**Data records**
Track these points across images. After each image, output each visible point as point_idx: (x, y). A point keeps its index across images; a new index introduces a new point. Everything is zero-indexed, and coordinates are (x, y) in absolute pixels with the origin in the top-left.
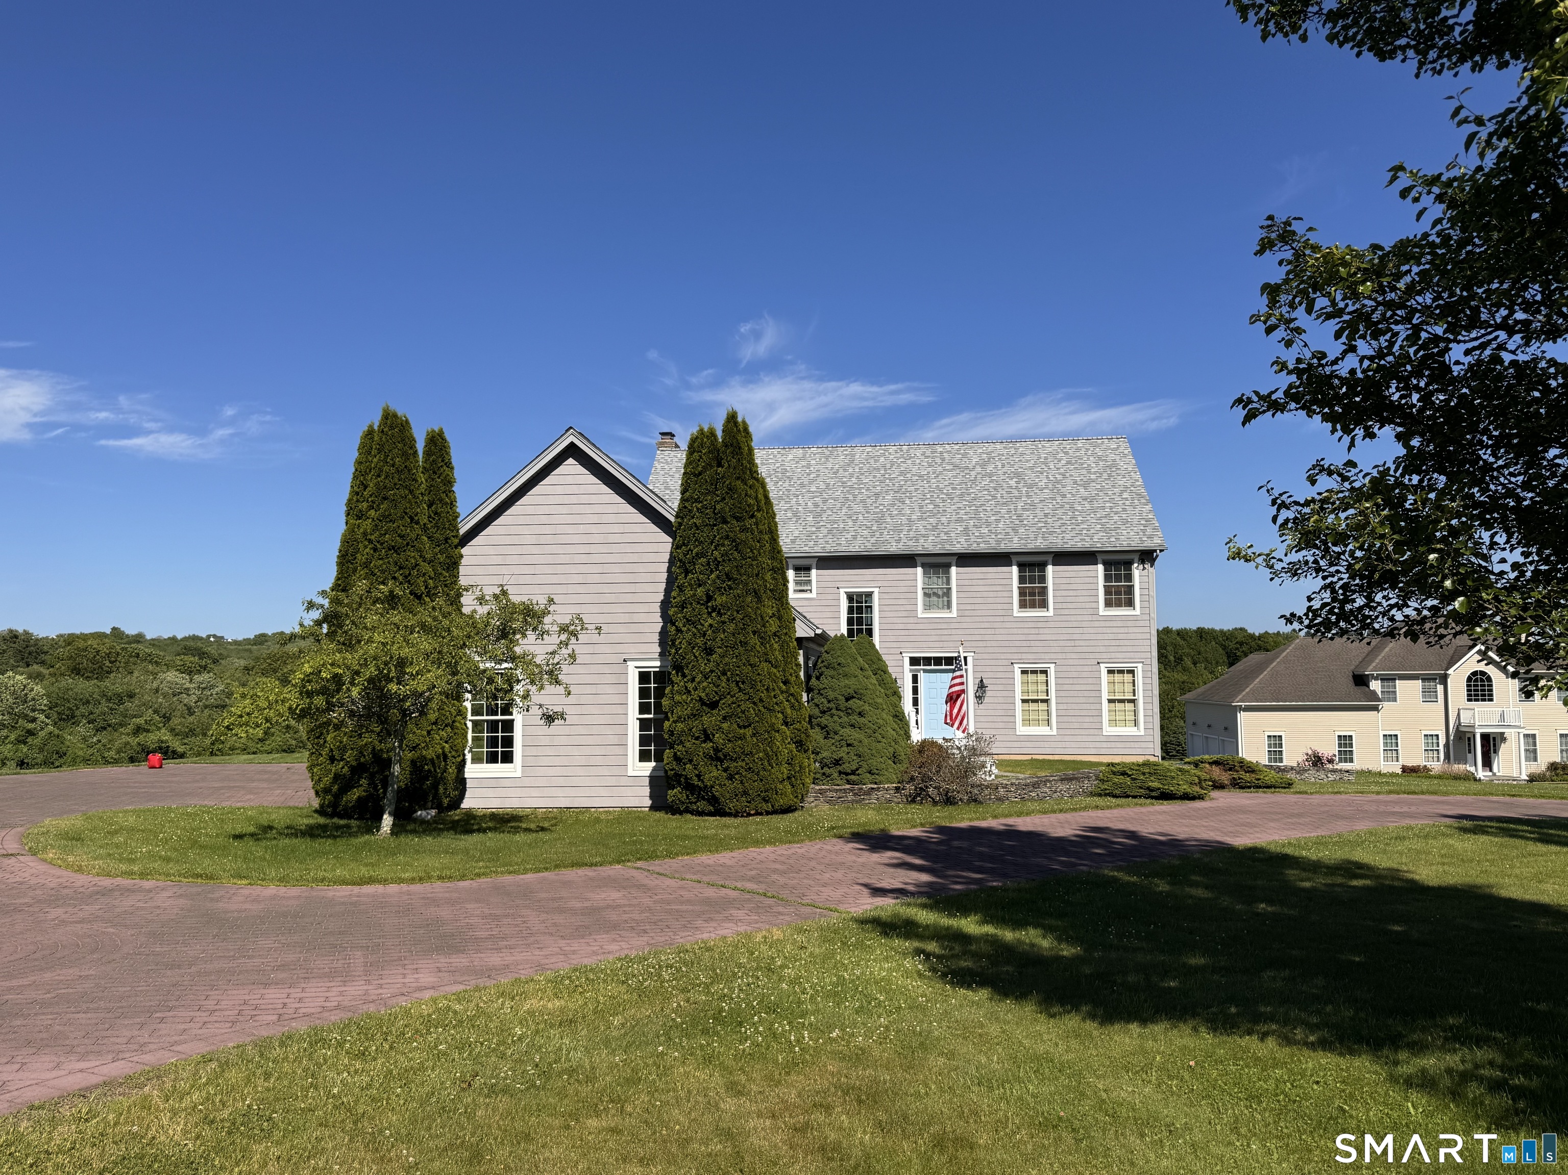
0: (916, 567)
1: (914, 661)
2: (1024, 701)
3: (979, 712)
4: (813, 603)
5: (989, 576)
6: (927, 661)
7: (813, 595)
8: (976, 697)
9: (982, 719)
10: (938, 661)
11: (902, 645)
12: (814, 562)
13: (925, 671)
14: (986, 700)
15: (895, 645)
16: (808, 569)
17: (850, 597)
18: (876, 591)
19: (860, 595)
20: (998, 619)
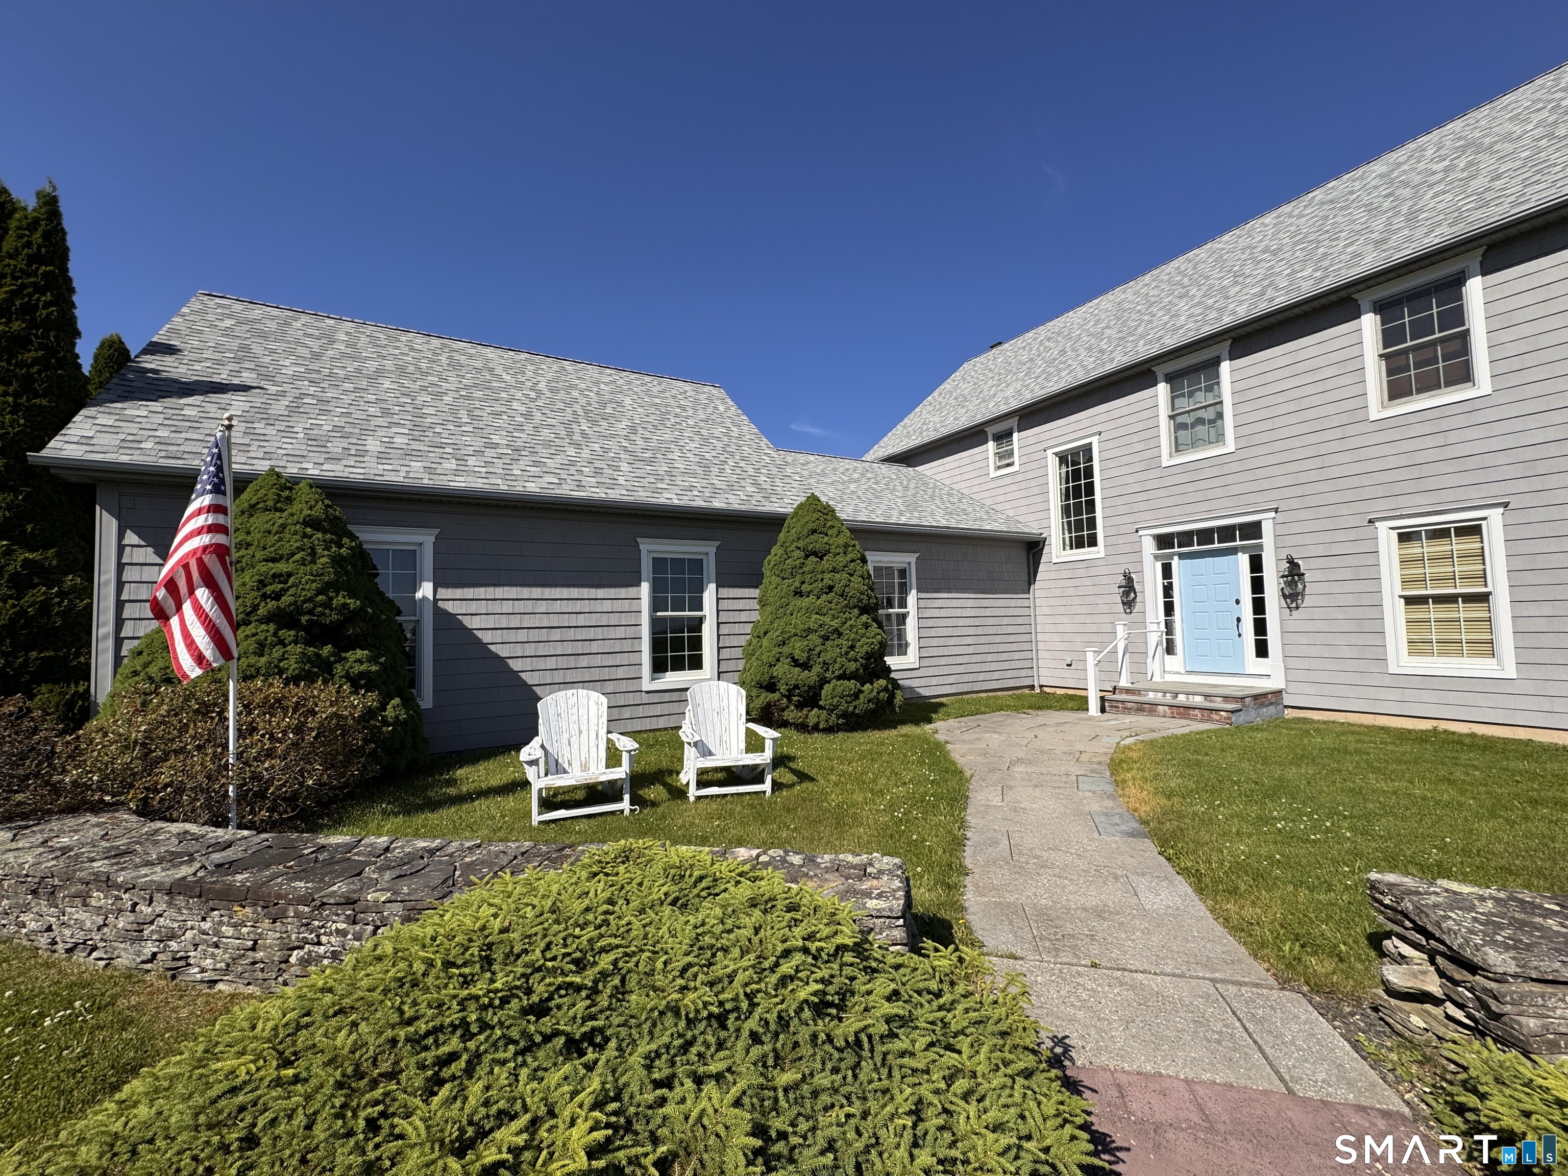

**Work to be completed**
Pictures are to be left out; please print the rest of the records above word for word.

**Task solution**
Track these points across images. After each image, output each visible point as point_idx: (x, y). A point keeps its index across images; a new index introduces a new point. Everything is zero-indexed, and coordinates are (x, y) in absolute pixels with the origin in the top-left.
0: (916, 567)
1: (914, 661)
2: (1024, 701)
3: (979, 712)
4: (813, 603)
5: (989, 576)
6: (927, 661)
7: (813, 595)
8: (976, 697)
9: (982, 719)
10: (938, 661)
11: (902, 645)
12: (814, 562)
13: (925, 671)
14: (986, 700)
15: (895, 645)
16: (808, 569)
17: (850, 597)
18: (876, 591)
19: (860, 595)
20: (998, 619)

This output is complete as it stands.